Once Upon A Time Proletarian
Guo Xiaolu
Release year: 2009
Run time: 75 min
Film type: Fiction
Synopsis
A subjective anatomy of contemporary China in the post-Marxist era. With a dark, poetic and existentialist visual mind, the film shows people from different classes living in modern Chinese society.
12 chapters explore facets of the Chinese social and political landscape. Stories of yearning, loss and dreams unfold: an old peasant who has lost his land, a millionaire chatting with his mate in a stock exchange office, a young migrant who came to the city to wash cars, a weapons factory worker who wishes Mao was still alive to save the country, a successful hotel owner who praises the government’s liberal economy policies, and young kids whose dream is to become famous western artists…
Led by metaphoric comical and absurd children stories, each chapter conveys themes of trivial reality, despairing hearts, lonesome youth, and uncertain futures.

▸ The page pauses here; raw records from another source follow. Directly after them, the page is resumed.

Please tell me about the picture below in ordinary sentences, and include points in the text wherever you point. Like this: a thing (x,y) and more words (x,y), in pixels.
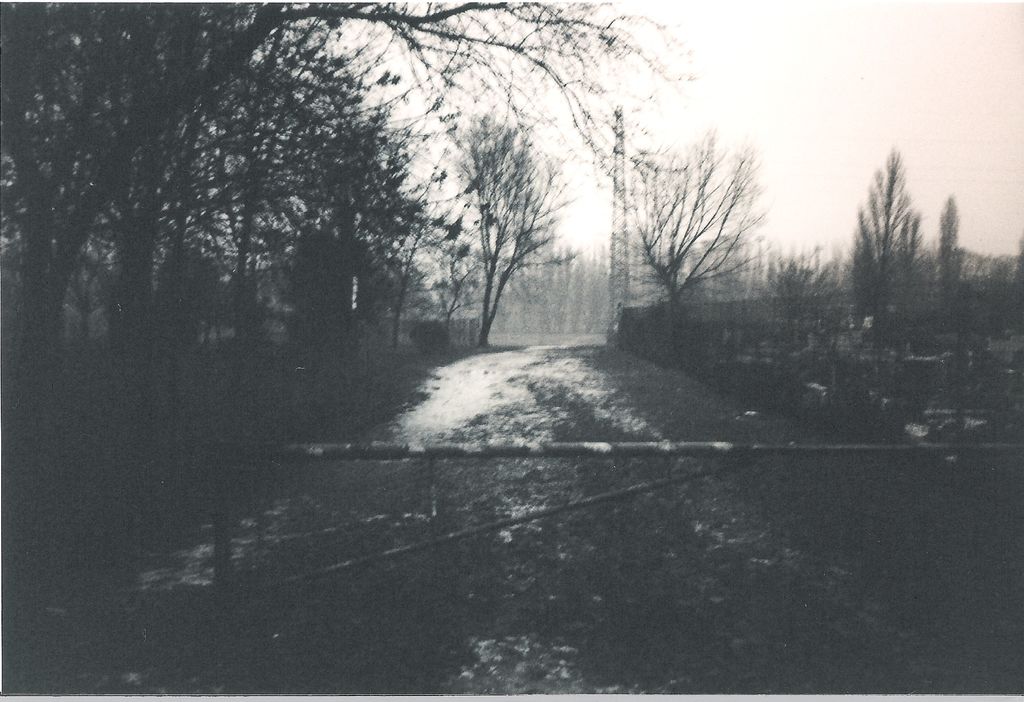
In this image we can see road (489,371), trees (122,308), fencing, tower (613,266). In the background (688,102) there is a sky (690,92).
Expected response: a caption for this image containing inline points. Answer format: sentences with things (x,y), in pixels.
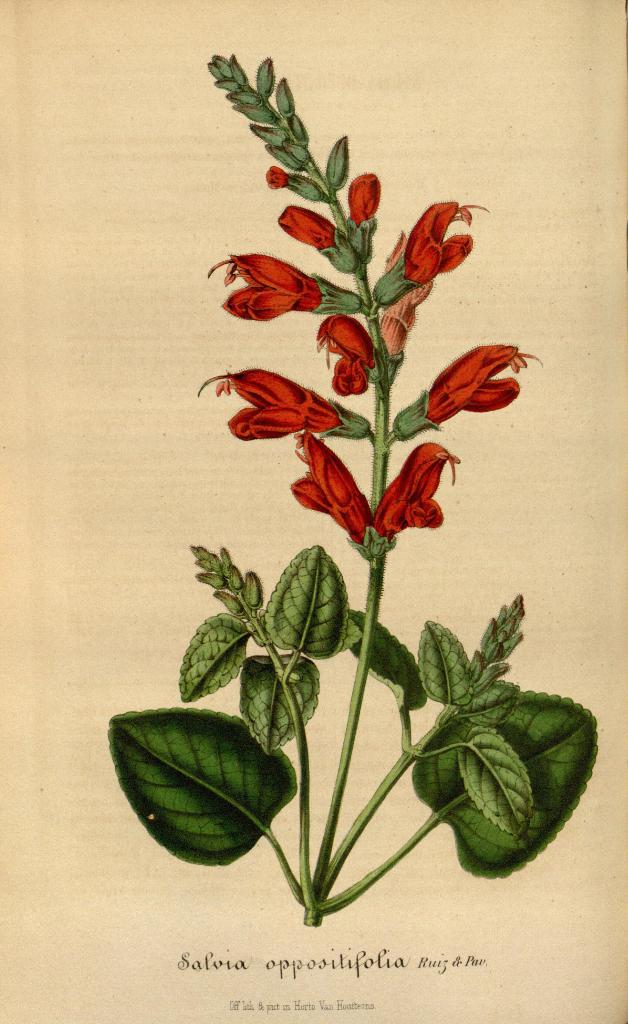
In this image we can see a poster (288,749). In this poster (269,835) we can see picture of flowers (483,372), leaves (204,668), and stems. At the bottom of the image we can see something is written on it.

This film contemplates a vast and complex society whose citizens are searching for new beliefs and identities after the country’s great revolutionary days, and demonstrates how the individual is in conflict with his time and history.
Director biography
Guo Xiaolu is a novelist, essayist, screenwriter and filmmaker. She was born in south-eastern China in 1973 and studied Film and Beijign Film Academy and the UK National Film and TV School.
The English-language translation of her novel, Village of Stone (2004), was shortlisted for the 2005 Independent Foreign Fiction Prize and the 2006 International IMPAC Dublin Literary Award. This was followed by her first novel in English, A Concise Chinese-English Dictionary for Lovers (2007), which was shortlisted for the 2007 Orange Prize for Fiction; 20 Fragments of a Ravenous Youth (2008), which was longlisted for the Man Asian Literary Prize; UFO in her Eyes (2009), a surrealist account of globalisation; a collection of short stories entitled Lovers in the Age of Indifference (2014); and I Am China, a novel published in 2014.
Her award-winning films include the feature films She, a Chinese (2009, Golden Leopard Award in Locarno Film Festival) and UFO In Her Eyes (2011), the latter adapted as a screenplay from her novel, and screened at international film festivals. Her documentaries include Once upon a time Proletarian (2009), We Went to Wonderland (2008), How Is Your Fish Today? (2006) and The Concrete Revolution (2004), which was awarded the Grand Prix in the 2005 International Human Rights Film Festival (France).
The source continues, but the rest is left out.